7|2017-03-05 19:43:47.041|rdkafka#consumer-1|BROKER| [thrd:app]: 192.168.43.9:9092/bootstrap: Added new broker with NodeId -1
7|2017-03-05 19:43:47.049|rdkafka#consumer-1|BRKMAIN| [thrd::0/internal]: :0/internal: Enter main broker thread
7|2017-03-05 19:43:47.049|rdkafka#consumer-1|STATE| [thrd::0/internal]: :0/internal: Broker changed state INIT -> UP
7|2017-03-05 19:43:47.049|rdkafka#consumer-1|BRKREASSIGN| [thrd:main]: Group "Foo" management reassigned from broker (none) to :0/internal
7|2017-03-05 19:43:47.053|rdkafka#consumer-1|CGRPSTATE| [thrd:main]: Group "Foo" changed state init -> wait-broker (v1, join-state init)
7|2017-03-05 19:43:47.053|rdkafka#consumer-1|BROADCAST| [thrd:main]: Broadcasting state change
7|2017-03-05 19:43:47.052|rdkafka#consumer-1|BROADCAST| [thrd::0/internal]: Broadcasting state change
7|2017-03-05 19:43:47.053|rdkafka#consumer-1|BRKASSIGN| [thrd:main]: Group "Foo" management assigned to broker :0/internal
7|2017-03-05 19:43:47.075|rdkafka#consumer-1|BRKMAIN| [thrd:192.168.43.9:9092/bootstrap]: 192.168.43.9:9092/bootstrap: Enter main broker thread
7|2017-03-05 19:43:47.078|rdkafka#consumer-1|CONNECT| [thrd:192.168.43.9:9092/bootstrap]: 192.168.43.9:9092/bootstrap: broker in state INIT connecting
7|2017-03-05 19:43:47.052|rdkafka#consumer-1|METADATA| [thrd:app]: Skipping metadata refresh of 1 topic(s): no usable brokers
7|2017-03-05 19:43:47.082|rdkafka#consumer-1|CONNECT| [thrd:192.168.43.9:9092/bootstrap]: 192.168.43.9:9092/bootstrap: Connecting to ipv4#192.168.43.9:9092 (plaintext) with socket 1460
7|2017-03-05 19:43:47.088|rdkafka#consumer-1|STATE| [thrd:192.168.43.9:9092/bootstrap]: 192.168.43.9:9092/bootstrap: Broker changed state INIT -> CONNECT
7|2017-03-05 19:43:47.918|rdkafka#consumer-1|BROADCAST| [thrd:192.168.43.9:9092/bootstrap]: Broadcasting state change

mhowlett on 6 Mar 2017

@edenhill: I have a single-node cluster, "Bar" exists and boostraps.servers contains the single node address "localhost:9092". Everything works as expected when i debug and break at the Query-line. This I expect is due to a race condition somewhere in Confluent.Kafka/LibRdKafka.

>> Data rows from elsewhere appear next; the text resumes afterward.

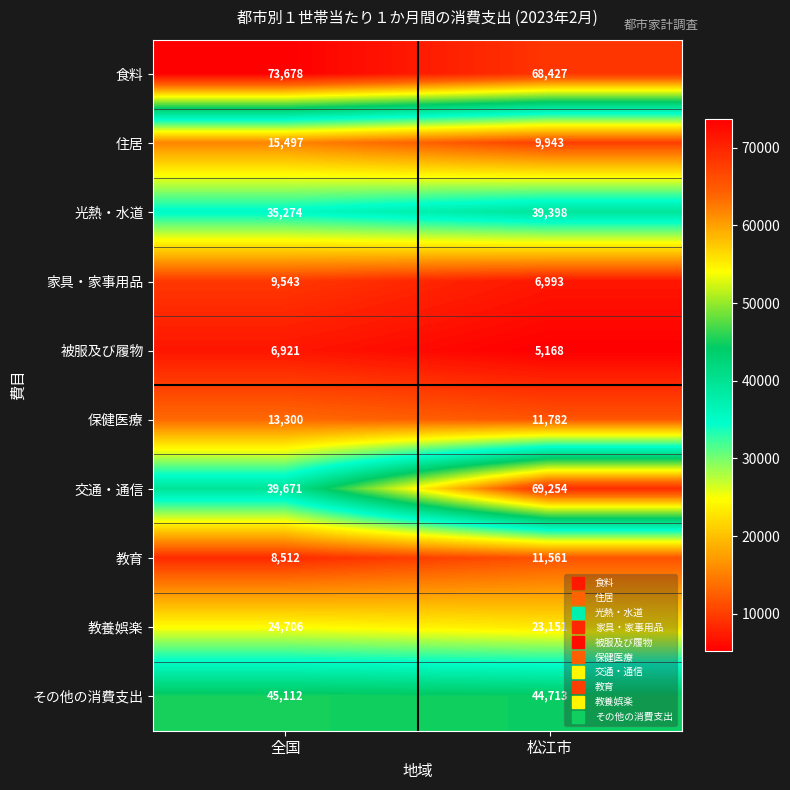

Reading left to right, transcribe all the data shown in this chart.

食料: 73678	68427
住居: 15497	9943
光熱・水道: 35274	39398
家具・家事用品: 9543	6993
被服及び履物: 6921	5168
保健医療: 13300	11782
交通・通信: 39671	69254
教育: 8512	11561
教養娯楽: 24706	23151
その他の消費支出: 45112	44713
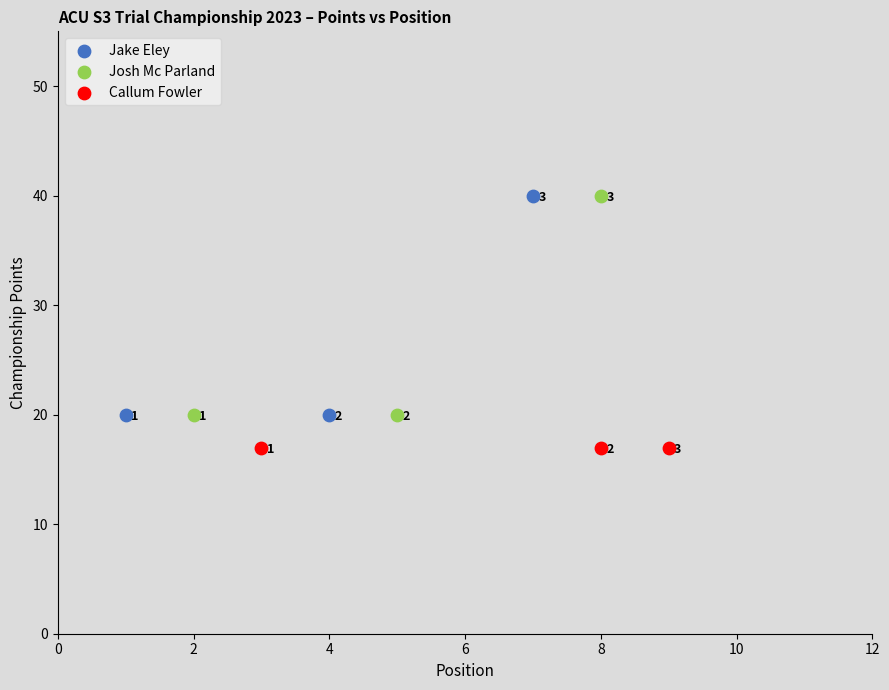

Which series contains the lowest Y value?

Callum Fowler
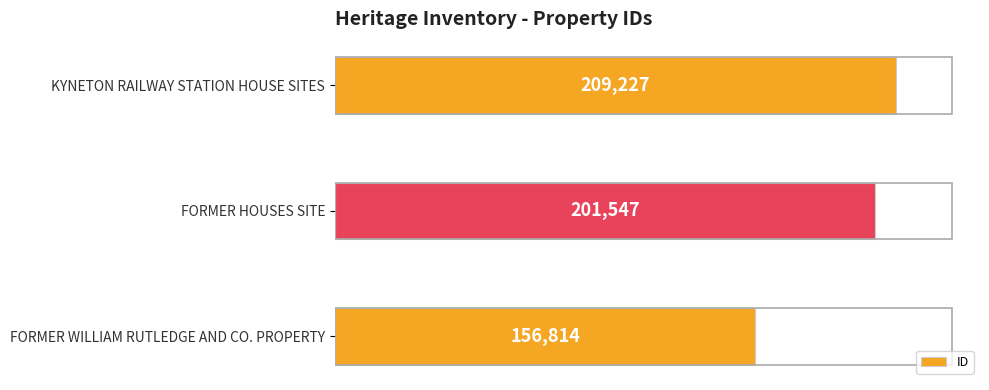

Reading top to bottom, list all the values displayed in this chart.

KYNETON RAILWAY STATION HOUSE SITES=209227	FORMER HOUSES SITE=201547	FORMER WILLIAM RUTLEDGE AND CO. PROPERTY=156814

HenningRoigaard on 6 Mar 2017

@HenningRoigaard Why did you choose to close this issue?

edenhill on 6 Mar 2017

Hmm, I must have closed it by mistake. I did not intend to. The issue has been reopened.

HenningRoigaard on 6 Mar 2017

👍1

@mhowlett This is a great candidate for a small reproducible unit-test

edenhill on 6 Mar 2017

Any updates on the above issue? I am facing the same exact problem.

fadijabi on 10 Apr 2017

👍1

Shouldn't this rather be labeled as bug instead of enhancement? I'm facing the same issue. Using Confluent.Kafka 0.11 connecting to Kafka 0.9.0.1

ksavelev on 4 Aug 2017

👍2

I'm experiencing the same issue. If I catch the exception & sleep for 10x 500ms it still fails, but if I sleep for 20x 500ms it returns with the expected data. As I'm trying to use this in a monitoring system of Kafka performance, introducing delays isn't really a good solution to the problem.